West Virginia can and should be good, right now.  It’s a season of discord across the college basketball landscape and therefore presents an opportunity to win and advance that rarely ever presents itself.  While it seems unlikely that WVU will be able to take down Baylor in its season finale, the Mountaineers have either beaten or played down to the wire with every other team in the league, including Kansas.  Does West Virginia looks deflated? Yes. Do Emmitt Matthews and Jordan McCabe need to once again start playing like starters? You bet. Is this team forlorn? Not yet.  

Two of the Mountaineers final three games are at home starting with tomorrow’s re-match with Oklahoma on ESPN2 and then next Saturday’s swan song against the soaring Bears.  Because the basketball gods are fickle, perhaps the light bulb will click on and Mountain Mama will once again bask in the warm glow of made field goals and early leads. Perhaps all the media praise during December and January amounted to the fabled “kiss of death” that coaches so often fear and the losing, however undesirable, has been slowly inoculating the team and leading them back to what originally had them rattling off win after win in P5 league.
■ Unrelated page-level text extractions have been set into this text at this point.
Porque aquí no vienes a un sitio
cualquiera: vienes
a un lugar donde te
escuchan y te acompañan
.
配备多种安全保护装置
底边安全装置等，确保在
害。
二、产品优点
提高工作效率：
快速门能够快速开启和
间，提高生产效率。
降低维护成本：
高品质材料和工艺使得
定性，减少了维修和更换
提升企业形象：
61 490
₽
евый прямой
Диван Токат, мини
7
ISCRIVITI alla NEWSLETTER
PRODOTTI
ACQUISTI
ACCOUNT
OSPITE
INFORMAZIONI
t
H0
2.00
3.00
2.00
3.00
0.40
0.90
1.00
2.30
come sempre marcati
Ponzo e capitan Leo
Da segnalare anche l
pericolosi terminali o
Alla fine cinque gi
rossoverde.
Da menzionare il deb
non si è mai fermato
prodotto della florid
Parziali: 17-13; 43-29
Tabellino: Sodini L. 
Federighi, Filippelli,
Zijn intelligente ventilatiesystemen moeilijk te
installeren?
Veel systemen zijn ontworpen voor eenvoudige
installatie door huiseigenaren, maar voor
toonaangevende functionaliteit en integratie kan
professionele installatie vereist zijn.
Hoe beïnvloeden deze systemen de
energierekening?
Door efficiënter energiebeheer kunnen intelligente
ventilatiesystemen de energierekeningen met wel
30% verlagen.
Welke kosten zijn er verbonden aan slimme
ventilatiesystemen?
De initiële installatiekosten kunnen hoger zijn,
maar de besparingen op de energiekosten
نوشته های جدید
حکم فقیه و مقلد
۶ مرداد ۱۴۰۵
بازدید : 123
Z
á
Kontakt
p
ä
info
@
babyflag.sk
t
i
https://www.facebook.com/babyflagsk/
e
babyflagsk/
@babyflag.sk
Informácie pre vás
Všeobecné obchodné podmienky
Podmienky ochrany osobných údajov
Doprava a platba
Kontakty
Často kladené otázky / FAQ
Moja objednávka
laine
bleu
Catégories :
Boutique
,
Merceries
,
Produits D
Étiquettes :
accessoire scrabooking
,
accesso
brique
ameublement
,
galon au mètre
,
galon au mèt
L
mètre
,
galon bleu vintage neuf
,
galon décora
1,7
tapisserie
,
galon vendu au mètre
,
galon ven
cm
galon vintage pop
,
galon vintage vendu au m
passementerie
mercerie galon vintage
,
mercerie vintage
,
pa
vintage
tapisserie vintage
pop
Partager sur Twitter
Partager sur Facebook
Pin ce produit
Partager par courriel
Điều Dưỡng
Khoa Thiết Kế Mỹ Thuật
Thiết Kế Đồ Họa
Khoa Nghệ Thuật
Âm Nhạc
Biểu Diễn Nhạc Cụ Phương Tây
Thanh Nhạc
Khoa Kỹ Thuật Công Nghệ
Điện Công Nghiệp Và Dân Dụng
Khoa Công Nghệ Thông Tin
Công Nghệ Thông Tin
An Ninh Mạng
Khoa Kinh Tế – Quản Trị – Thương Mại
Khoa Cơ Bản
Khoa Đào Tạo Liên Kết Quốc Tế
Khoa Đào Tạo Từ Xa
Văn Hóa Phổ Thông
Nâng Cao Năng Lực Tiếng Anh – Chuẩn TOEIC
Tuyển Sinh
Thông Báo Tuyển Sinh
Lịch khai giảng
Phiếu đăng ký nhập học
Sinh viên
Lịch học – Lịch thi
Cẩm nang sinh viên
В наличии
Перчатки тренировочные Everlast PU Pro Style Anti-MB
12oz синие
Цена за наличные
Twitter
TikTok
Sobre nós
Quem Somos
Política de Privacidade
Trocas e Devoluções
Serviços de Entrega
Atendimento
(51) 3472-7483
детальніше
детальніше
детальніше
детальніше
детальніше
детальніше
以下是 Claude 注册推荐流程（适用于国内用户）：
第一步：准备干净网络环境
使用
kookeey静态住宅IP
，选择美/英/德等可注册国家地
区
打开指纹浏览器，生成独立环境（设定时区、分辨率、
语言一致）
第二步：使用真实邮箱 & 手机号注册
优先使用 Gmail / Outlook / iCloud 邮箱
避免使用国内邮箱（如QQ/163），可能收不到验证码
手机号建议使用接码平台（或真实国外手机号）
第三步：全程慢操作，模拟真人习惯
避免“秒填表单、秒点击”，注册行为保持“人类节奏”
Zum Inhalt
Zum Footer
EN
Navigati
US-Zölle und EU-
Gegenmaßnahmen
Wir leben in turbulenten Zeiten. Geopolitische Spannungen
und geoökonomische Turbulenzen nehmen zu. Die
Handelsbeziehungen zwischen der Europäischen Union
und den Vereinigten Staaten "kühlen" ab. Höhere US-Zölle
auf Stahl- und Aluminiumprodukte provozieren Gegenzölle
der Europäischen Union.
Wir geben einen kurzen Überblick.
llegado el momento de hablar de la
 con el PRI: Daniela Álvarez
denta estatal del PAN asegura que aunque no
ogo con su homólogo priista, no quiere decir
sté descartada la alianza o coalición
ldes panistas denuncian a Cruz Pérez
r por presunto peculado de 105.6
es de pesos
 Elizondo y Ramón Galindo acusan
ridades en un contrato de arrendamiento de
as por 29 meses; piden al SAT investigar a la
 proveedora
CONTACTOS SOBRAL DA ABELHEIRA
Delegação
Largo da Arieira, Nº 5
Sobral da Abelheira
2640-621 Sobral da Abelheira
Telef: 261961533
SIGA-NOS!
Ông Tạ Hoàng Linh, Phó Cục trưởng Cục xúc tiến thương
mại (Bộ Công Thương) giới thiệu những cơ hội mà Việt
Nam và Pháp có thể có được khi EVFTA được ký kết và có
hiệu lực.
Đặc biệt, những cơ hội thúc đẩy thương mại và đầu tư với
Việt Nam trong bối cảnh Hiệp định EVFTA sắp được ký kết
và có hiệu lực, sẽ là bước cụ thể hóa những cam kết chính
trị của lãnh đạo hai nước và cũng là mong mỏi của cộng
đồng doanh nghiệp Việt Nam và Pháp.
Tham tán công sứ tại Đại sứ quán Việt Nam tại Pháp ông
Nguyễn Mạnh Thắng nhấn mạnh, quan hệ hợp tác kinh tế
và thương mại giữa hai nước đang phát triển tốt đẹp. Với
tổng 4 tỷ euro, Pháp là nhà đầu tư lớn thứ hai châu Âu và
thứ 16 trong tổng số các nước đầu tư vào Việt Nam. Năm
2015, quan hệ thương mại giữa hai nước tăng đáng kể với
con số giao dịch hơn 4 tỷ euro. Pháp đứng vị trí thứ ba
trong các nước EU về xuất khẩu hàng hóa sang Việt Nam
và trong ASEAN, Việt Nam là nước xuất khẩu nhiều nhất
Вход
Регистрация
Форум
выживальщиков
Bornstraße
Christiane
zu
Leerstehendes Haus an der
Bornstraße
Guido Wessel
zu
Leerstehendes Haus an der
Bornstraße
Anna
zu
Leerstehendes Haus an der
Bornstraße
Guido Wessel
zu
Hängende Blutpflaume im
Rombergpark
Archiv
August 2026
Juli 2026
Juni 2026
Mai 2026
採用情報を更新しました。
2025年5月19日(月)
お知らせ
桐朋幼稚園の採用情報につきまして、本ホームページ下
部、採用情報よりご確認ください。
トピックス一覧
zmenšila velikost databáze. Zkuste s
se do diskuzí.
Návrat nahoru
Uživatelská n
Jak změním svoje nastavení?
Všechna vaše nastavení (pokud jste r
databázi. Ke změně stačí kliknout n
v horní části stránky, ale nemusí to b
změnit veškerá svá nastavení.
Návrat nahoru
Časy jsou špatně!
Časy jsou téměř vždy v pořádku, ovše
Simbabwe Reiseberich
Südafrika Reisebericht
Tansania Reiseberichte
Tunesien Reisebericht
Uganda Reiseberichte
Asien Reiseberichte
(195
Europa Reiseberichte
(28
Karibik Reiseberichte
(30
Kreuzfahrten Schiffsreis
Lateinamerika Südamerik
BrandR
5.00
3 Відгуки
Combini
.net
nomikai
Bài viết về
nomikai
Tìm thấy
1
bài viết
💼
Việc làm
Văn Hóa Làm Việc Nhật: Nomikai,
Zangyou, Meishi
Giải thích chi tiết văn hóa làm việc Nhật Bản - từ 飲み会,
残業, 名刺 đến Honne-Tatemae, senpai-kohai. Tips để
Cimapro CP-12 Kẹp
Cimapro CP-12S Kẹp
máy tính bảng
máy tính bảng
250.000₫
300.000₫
I’m not saying West Virginia needs to suddenly re-emerge from the ether and tear their way to a national title- they won’t; they’re still a year away.  God-willing, both Tshiebwe and Culver return next year to take the floor alongside current redshirt Jalen Bridges (no. 91 nationally) and incoming monster Isaiah Cottrell (no. 69 nationally) to produce possibly the most talented roster Bob Huggins has ever assembled.  But, here and now, it’s about West Virginia being accountable. If the slide continues and they enter March as a six seed or below, they’ve only themselves to blame. Huggy bear and his guys don’t need anyone making excuses for them- they need to believe in themselves.  Ultimately, nothing is more powerful than belief.